Which brings us to the question of Lincoln’s halfway measures, whose fuller context we need to remember. He rose to prominence as a politician who was antislavery but also anti-abolitionist. The strategy he preferred would have contained the spread of slavery, then gradually eliminated it—as opposed to overturning the institution in one grand liberatory gesture. Such a position perhaps seems incoherent now, and it failed in the end, since the South concluded that it could not trust President Lincoln, who received not a single electoral vote from the South, to protect its “peculiar institution.” But it was a position predicated on Lincoln’s belief that the maintenance of the Union was the key to all other political goods.
We find it harder to swallow Lincoln’s frank disbelief in racial equality and his support for African colonization schemes. That such positions were common, even mildly progressive, in his day does not count for much with us. But what should count for us is the fact that, in the maelstrom of war, Lincoln overcame his disinclinations to see that the Union could only be preserved if it sought to achieve something greater than its own survival.
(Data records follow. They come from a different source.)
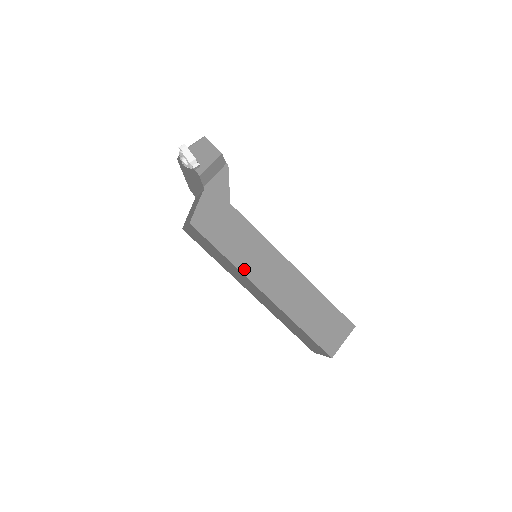
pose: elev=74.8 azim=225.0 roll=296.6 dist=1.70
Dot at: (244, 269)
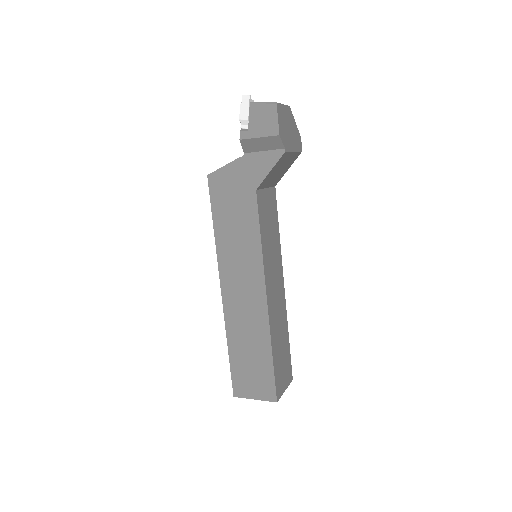
Dot at: (221, 256)
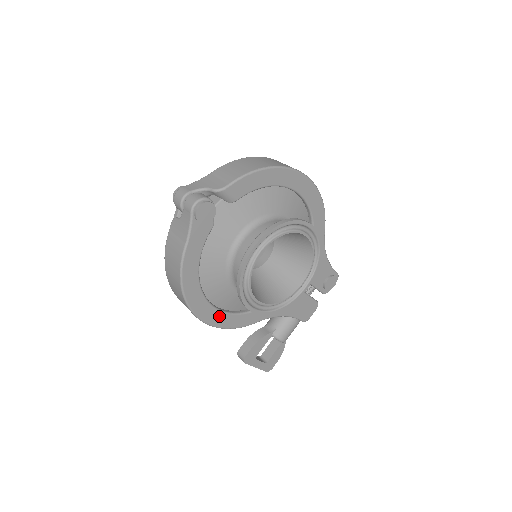
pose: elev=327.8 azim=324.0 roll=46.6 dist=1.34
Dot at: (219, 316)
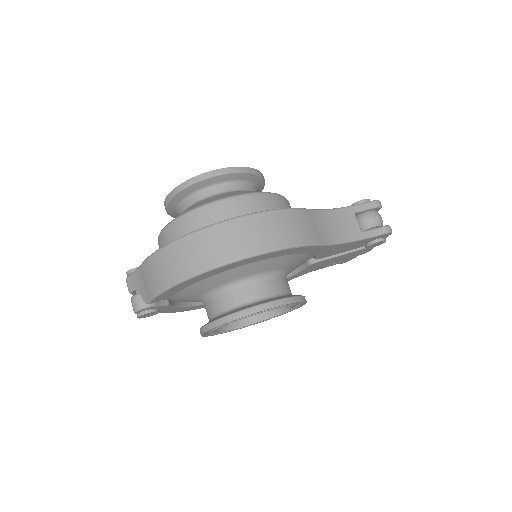
Dot at: occluded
Statesmanship is not an abstract skill, but a contextual one, highly specific to the circumstances it finds. It is irresistible to wonder what kind of leader Lincoln would have been had there been no secession attempt after his election, or had he lived to be a postwar president. That the question is almost impossible to answer intelligently, though, tells us a great deal. Lincoln was above all a war president. Like it or not, that condition of history defined him. He was not elected to be such a president. He might have been no more effective in peacetime than Andrew Johnson was. And he might well have found out, as Winston Churchill or George H. W. Bush later did, that voters prefer very different kinds of leaders in times of peace and war. We will never know. In any event, such was not to be his destiny.